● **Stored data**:
▬▬▬▬▬▬
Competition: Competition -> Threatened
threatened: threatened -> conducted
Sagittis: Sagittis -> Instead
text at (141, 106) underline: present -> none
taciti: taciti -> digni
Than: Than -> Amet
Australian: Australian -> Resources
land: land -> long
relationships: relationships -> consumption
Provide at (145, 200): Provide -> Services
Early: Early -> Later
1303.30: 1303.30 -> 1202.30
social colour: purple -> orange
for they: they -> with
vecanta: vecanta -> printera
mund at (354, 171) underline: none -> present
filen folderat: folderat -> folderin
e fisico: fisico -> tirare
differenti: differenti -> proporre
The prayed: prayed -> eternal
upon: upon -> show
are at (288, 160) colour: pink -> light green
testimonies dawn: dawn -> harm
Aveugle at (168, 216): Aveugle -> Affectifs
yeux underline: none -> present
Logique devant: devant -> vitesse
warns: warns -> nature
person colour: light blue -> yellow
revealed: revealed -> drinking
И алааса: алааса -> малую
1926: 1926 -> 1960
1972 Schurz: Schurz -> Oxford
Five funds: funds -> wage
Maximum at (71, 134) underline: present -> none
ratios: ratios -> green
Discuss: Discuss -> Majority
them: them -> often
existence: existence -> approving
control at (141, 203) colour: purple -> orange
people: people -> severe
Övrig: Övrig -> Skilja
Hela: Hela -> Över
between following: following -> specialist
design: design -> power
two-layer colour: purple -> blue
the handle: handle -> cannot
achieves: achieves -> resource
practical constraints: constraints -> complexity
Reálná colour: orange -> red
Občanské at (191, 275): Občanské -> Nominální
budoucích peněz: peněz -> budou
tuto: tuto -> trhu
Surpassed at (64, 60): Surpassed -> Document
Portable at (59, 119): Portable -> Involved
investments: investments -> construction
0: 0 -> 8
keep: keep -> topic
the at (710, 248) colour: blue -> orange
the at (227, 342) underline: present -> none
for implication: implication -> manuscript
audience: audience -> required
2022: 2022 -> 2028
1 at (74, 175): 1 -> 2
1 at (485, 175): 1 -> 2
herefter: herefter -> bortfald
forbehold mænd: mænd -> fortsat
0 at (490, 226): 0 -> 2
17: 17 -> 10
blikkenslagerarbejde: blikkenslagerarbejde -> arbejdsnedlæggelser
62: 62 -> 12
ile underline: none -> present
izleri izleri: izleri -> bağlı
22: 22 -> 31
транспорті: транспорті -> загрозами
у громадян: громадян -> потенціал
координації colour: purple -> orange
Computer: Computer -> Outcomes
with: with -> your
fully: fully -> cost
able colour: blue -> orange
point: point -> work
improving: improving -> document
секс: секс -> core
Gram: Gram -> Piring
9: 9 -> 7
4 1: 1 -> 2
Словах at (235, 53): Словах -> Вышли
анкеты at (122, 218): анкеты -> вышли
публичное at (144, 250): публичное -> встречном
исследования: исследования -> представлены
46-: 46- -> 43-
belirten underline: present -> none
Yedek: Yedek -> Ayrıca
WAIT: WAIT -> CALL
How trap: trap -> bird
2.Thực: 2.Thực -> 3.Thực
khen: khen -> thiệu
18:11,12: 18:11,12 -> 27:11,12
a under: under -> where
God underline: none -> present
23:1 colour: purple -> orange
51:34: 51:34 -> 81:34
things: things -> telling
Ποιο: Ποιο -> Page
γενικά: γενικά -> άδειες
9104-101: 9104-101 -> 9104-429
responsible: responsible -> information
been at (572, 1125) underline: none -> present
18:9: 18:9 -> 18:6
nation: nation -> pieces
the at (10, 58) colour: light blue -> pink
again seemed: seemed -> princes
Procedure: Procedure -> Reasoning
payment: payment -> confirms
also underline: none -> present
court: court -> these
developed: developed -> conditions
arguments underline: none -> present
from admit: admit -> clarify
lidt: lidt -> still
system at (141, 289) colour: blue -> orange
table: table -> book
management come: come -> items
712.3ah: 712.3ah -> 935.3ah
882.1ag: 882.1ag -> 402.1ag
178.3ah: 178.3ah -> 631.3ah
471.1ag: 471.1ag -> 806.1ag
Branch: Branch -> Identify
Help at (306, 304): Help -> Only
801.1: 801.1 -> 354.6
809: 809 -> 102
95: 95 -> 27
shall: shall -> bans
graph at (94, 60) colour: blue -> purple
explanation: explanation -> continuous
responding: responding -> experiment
▬▬▬▬▬▬
● **Short problem**:
From the records above, extract every line that holds the word "green" and copy each one unchanged.

● **Correct response**:
are at (288, 160) colour: pink -> light green
ratios: ratios -> green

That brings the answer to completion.